Maya tells Pioneers Post about the global platforms she’s using to campaign for change, including being a G20 Empower Advocate and taking part in the Association of Southeast Asian Nations (ASEAN), chaired this year by Indonesia. Yet she’s aware that culture is harder to change than laws.

As an HR professional, I always had the belief that both men and women should have equal opportunities to look at the job and be able to decide whether it’s something they wanted to do. When I was at the WWF, most of the specialists were men, but then women started coming through. We hired a new tiger specialist in Sumatra, who was a young woman. I felt so proud to support her in her journey, and then another who was a whale shark specialist located in Papua. I didn't know back then that this is about gender equality and providing opportunities for girls.

When I joined the Indonesia Business Coalition for Women Empowerment (IBCWE) I started to learn about what it means to have workplace gender equality. The founders are big companies in Indonesia, and I worked closely with them to assist the development of the organisation. I realised that HR can spearhead the effort towards personal equality, because most policies and practices come from HR. And, of course, this kind of initiative has to be top down because the leadership team or the management need to support the initiative.

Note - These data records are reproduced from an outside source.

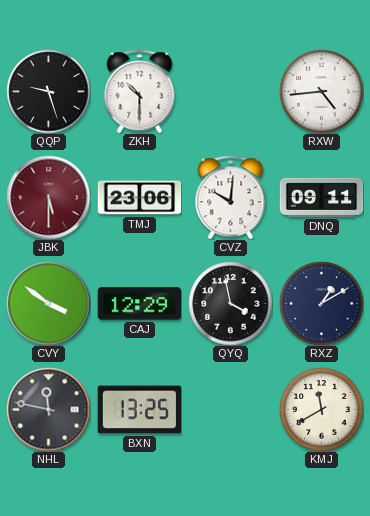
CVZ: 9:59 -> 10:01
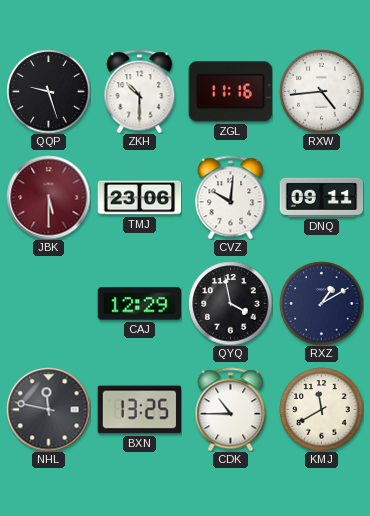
ZGL: none -> 11:16
CVY: 3:51 -> none
CDK: none -> 10:45
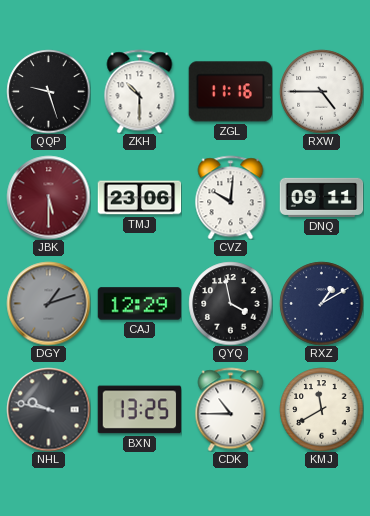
RXW: 4:44 -> 4:45
DGY: none -> 1:12
NHL: 11:47 -> 9:47
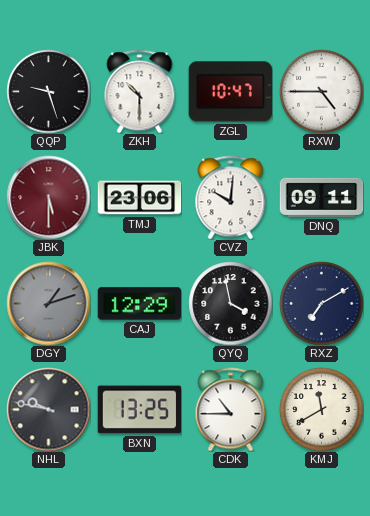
ZGL: 11:16 -> 10:47
RXZ: 1:10 -> 7:10
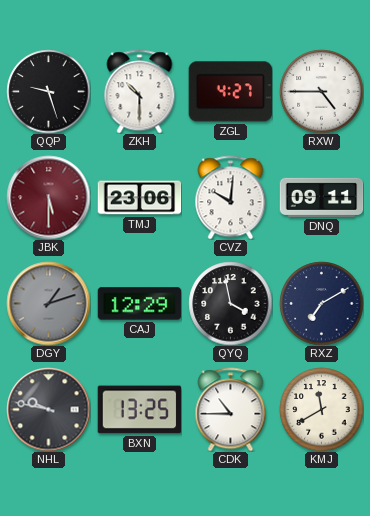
ZGL: 10:47 -> 4:27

In Indonesia, equal opportunities rights are enshrined in law. But culture plays an important part as well, because day-to-day practices are based on the culture and not on the law. So the law might say that you cannot discriminate against a woman applying for a job, but the culture says otherwise. For example, girls in Indonesia could train to become a geologist if they wanted. But when they try to get a job in that area, there are several issues which come down to culture. The environment is a cold place for them; some will say they don’t have to work hard because they will get married; and parents might object because of safety and security and living too far away. Those things are still pretty common in Indonesia.

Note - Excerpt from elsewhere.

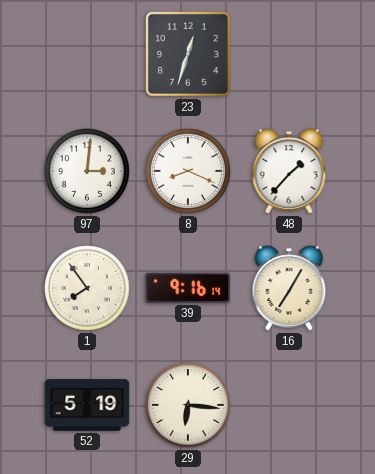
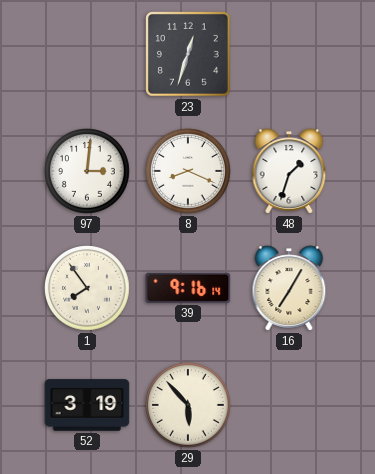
48: 1:37 -> 1:33
52: 5:19 -> 3:19
29: 6:16 -> 5:53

What gets me up in the morning? I want to give back what I received. I had so much support from people around me and to return those favours, the first thing I have to do is get up and live the day, no matter what

We work with our members to assess the condition of a company and provide recommendations on the actions they can take – from the quick win to the longer-term plan. We include communications and how to campaign internally. If companies have a very proactive campaign about workplace gender equality and giving women more of a significant role in the company, we hope it can influence their employees. And later on, those employees could be your agent of change in society.

IBCWE campaigns for the One Global Women Empowerment initiative. We hope it will be supported by G20 countries and businesses to help it come to life as a global platform. It’s about cross-border knowledge sharing, because right now it seems that each country has their own women empowerment movement, but without realising that our fellow women have done similar things in their own countries already. As a policy manager for the Women Business Action Council task force at the B20, these are things I can advance.

In terms of our impact, we are still on a journey. More than half of our members are G20 Empower Advocates [an alliance between the public and private sectors to advance women in leadership positions], and we are proud to be working with more strategic partners to influence the private sector. We worked with the Indonesian Stock Exchange (IDX) in April this year to launch a census of women in executive leadership team positions at top IDX 200 companies. The result? It's not a pretty picture, but at least we start somewhere. Out of 200 companies, there are only eight female CEOs and only 31 companies that have reached gender parity in their executive leadership.


Indonesia Business Coalition for Women Empowerment (IBCWE)

The IBCWE was founded in 2016 with support from the Australian government to build awareness of gender equality in the workplace and increase women’s participation. It started with eight members, all businesses in Indonesia. Today, this has grown to 35 leading companies employing roughly 400,000 people. It advises Indonesia’s Ministry of Women Empowerment and Child Protection, has a long partnership with UN Women, and works with business coalitions from the Philippines, Vietnam and Myanmar under the umbrella of Investing in Women. It campaigns for One Global Women Empowerment, a global platform it has created for sharing ideas that promote and advance women in business.


So there’s a lot of work to be done and we’d like to take this up for Indonesia’s chairmanship of ASEAN next year. I have a dream that all the stock exchanges in ASEAN will be able to do this census and we will monitor the progress every year to see how many women in ASEAN are in the executive leadership team. That's my goal.

I want to discuss with my fellow AILN members the conditions of each country. During our AVPN conference back in June, I met with women leaders from India, Sri Lanka and Bangladesh and talked about maternity leave in their countries. I got to share this with my colleagues in Indonesia, saying that India already has six months maternity leave but the takeup for that is pretty low, because most of the women are afraid that they will be discriminated against in the workplace. Not legally, of course, but that taking the full maternity leave will have an effect on their career. It was a really open and honest conversation.

I would like to have more discussion on a regional level about workplace gender equality that is driven by the actors in the regions. We are the ones who know exactly what happens within the region and with our culture. When we talk about women empowerment in Indonesia, you also need to look at the history of the country. We have so many Indonesian women who have worked for gender equality, fought for gender equality, and died without being noticed for the work that they did. So, taking into account our culture and how to work around that, I think that's important. I call it dancing with the norm. I’d like to ask my fellow women leaders regionally, “How do you dance with the norm?”




Maya Juwita

·Country of origin 


·Current role 

Executive director of the Indonesia Business Coalition for Women Empowerment; policy manager of the Women in Business Action Council at the B20, which puts together concrete recommendations for reducing the gender gap.

·Other roles 

G20 Empower Advocate and judge for Asia Pacific’s Women's Empowerment Principles Awards (The WEPs Awards). Previously with the WWF in Indonesia as head of people development and management.